INSTRUÇÕES DO EXERCÍCIO:
**A.** Segundo o trecho sobre Chiquinha Gonzaga, por que ela passou a dar aulas de piano e de teoria musical? Explique em uma a três frases.
**B.** Por favor, prossiga com o trecho sobre Chiquinha Gonzaga a partir da última frase apresentada.

TRECHO:

# # # #

O grande legado que ela nos deixa é o direito de ser, de existir. A gente tem que agradecer muito a Chiquinha Gonzaga por nos mostrar a importância de dizer ‘Ô Abre Alas, que eu quero passar’

Helena Theodoro
Historiadora, professora e filósofa

Para ajudar a contar a história, foram reunidos depoimentos apenas de mulheres: as pianistas Clara Sverner e Maria Teresa Madeira, a socióloga Carolina Alves, a filósofa e historiadora Helena Theodoro e a regente Andréa Botelho, além de Edinha Diniz. O documentário entremeia os depoimentos com imagens de época – com as canções de Chiquinha Gonzaga na trilha sonora, executadas pelo Grupo Chora – Mulheres na Roda, também inteiramente feminino. “Se tem uma coisa que Chiquinha inspira a todas nós, mulheres, é esse desejo de viver e de viver em liberdade”, afirma Carolina Alves no documentário de 56 minutos.

O primeiro grito de liberdade custou caro para a jovem pianista, que tocava o instrumento desde criança. Foi afastada dos três filhos – João Gualberto, Maria do Patrocínio e Hilário – que passaram parte da infância separados; o marido a processou por abandono do lar e adultério. Para garantir seu sustento, Chiquinha Gonzaga começou a dar aulas de piano e também de teoria musical. Fez amigos na música: começou a compor para peças de teatro, apresentou-se em casas noturna, vendeu algumas canções, como era comum na época. “Chiquinha Gonzaga vai ser uma grande exceção. Ela vai sobreviver de fazer música”, lembra, no documentário, a professora Helena Theodoro, pesquisadora de cultura negra e do Carnaval.

# # # #

CONTEÚDO DA LISTAGEM:
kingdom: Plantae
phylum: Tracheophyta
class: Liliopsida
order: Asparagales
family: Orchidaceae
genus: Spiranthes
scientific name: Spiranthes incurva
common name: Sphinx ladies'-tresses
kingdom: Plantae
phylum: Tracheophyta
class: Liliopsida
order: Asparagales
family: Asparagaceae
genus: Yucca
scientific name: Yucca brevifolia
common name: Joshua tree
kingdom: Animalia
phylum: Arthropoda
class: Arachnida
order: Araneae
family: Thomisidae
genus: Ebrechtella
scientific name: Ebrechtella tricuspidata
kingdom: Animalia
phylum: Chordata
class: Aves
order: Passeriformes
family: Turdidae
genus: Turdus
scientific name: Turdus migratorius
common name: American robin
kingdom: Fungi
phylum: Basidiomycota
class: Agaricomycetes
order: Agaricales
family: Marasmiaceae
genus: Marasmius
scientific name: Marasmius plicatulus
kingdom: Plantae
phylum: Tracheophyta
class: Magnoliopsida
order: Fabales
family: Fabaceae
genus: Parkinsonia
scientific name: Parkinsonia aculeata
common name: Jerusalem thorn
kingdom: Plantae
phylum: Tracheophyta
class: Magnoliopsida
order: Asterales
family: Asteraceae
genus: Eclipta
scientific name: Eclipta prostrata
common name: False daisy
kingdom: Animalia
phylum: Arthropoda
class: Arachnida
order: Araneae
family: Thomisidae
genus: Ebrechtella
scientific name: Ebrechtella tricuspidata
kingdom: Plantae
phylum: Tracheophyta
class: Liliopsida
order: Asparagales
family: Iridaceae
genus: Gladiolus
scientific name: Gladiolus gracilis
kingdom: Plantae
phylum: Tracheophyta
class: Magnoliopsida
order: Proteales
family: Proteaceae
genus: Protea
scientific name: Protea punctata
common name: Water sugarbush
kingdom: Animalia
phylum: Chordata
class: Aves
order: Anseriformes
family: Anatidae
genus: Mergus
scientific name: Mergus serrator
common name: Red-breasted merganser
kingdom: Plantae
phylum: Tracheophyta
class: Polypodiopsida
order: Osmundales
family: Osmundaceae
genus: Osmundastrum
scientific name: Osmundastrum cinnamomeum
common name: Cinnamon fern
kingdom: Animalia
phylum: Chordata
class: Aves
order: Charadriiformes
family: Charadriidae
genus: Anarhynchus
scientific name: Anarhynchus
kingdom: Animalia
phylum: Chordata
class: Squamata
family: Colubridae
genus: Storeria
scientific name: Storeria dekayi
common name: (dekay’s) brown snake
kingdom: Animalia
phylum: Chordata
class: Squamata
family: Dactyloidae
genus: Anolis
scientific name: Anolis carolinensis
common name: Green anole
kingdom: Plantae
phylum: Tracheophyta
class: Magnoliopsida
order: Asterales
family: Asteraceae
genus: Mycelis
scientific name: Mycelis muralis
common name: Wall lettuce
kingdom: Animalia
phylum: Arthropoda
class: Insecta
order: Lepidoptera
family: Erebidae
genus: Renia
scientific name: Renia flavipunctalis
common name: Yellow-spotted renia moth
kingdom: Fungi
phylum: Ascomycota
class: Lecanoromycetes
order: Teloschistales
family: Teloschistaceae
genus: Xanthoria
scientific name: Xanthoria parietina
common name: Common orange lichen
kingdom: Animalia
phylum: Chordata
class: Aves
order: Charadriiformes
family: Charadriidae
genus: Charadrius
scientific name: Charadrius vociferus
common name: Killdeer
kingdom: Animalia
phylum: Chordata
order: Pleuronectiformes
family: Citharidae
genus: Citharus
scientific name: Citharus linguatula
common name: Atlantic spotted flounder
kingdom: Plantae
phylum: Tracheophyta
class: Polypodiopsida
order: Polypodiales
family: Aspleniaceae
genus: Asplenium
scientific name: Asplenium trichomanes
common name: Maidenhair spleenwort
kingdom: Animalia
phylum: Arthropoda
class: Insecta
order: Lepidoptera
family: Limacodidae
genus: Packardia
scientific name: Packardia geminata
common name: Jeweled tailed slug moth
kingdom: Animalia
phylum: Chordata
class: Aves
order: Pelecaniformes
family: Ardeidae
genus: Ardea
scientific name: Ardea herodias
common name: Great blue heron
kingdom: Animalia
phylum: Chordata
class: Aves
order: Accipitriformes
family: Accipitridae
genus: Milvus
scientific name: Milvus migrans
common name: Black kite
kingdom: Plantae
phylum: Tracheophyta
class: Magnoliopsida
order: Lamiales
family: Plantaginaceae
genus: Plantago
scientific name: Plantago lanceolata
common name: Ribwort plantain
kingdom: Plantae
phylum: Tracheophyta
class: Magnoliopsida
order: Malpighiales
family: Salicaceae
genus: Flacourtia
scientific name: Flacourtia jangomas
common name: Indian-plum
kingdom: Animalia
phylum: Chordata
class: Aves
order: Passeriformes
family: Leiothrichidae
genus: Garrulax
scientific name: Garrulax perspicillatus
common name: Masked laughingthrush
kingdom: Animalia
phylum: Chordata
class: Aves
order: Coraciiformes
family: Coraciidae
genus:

# # # #

AS RESPOSTAS:
**A.** Chiquinha Gonzaga passou a dar aulas de piano e de teoria musical para garantir seu sustento.

**B.**
Ela tinha a experiência materna e a experiência da escravidão muito próximas, e por isso sua negritude precisa ser reivindicada. Quando ela se junta com outros intelectuais, com outros artistas, pensando a questão da escravidão negra, isso também empretece seu pensamento; quando ela se aproxima dos lundus, das músicas das ruas, isso empretece sua musicalidade, isso empretece Chiquinha

Carolina Alves
Socióloga

Nesse meio musical e mais boêmio, foi misturando sua formação mais erudita com a música popular no Brasil na parte final do século 19: polcas, maxixes e marchas-rancho. Passou a tocar piano no conjunto de choro do flautista Joaquim Callado, grupo pioneiro na criação e divulgação do ritmo. A polca ‘Atraente’, de 1877, é considerada seu primeiro sucesso. O termo “maestrina” foi criado por jornalistas quando , em 1885, Chiquinha Gonzaga estreou no teatro com a opereta A corte na Roça – não existia qualquer outra mulher regente. Em 1889, regeu uma orquestra de violões, instrumento ainda visto com preconceito, no no Imperial Teatro São Pedro de Alcântara. A marcha-rancho “Ô Abre-Alas” foi composta em 1899 e tornou-se um sucesso absoluto do Carnaval nos 10 anos seguintes – e é executada até hoje em blocos e bailes. Na virada do século, Chiquinha, 53 anos, mantinha um relacionamento amoroso com João Batista, de 16 anos – eles viveram juntos até a morte da compositora em 1935.

O grupo Chora – Mulheres na Roda interpreta as músicas da compositora no documentário Chiquinha Gonzaga – Música Substantivo Feminino (Foto: Reprodução)
O grupo Chora – Mulheres na Roda interpreta as músicas da compositora no documentário Chiquinha Gonzaga – Música Substantivo Feminino (Foto: Reprodução)

Esse pioneirismo nunca foi bem visto até porque Chiquinha Gonzaga, além de seu comportamento libertário, fazia sempre questão de defender a presença das mulheres na música e em outros campos. Também participou de atos em defesa da Proclamação da República, foi uma das fundadoras da Sociedade Brasileira de Autores Teatrais (Sbat) e do Movimento Abolicionista. “Ela sempre esteve à frente e atuando ativamente, como militante a favor de todas as causas sociais de sua época”, afirma sua biógrafa Edinha Diniz no documentário “Chiquinha Gonzaga – Música Substantivo Feminino”.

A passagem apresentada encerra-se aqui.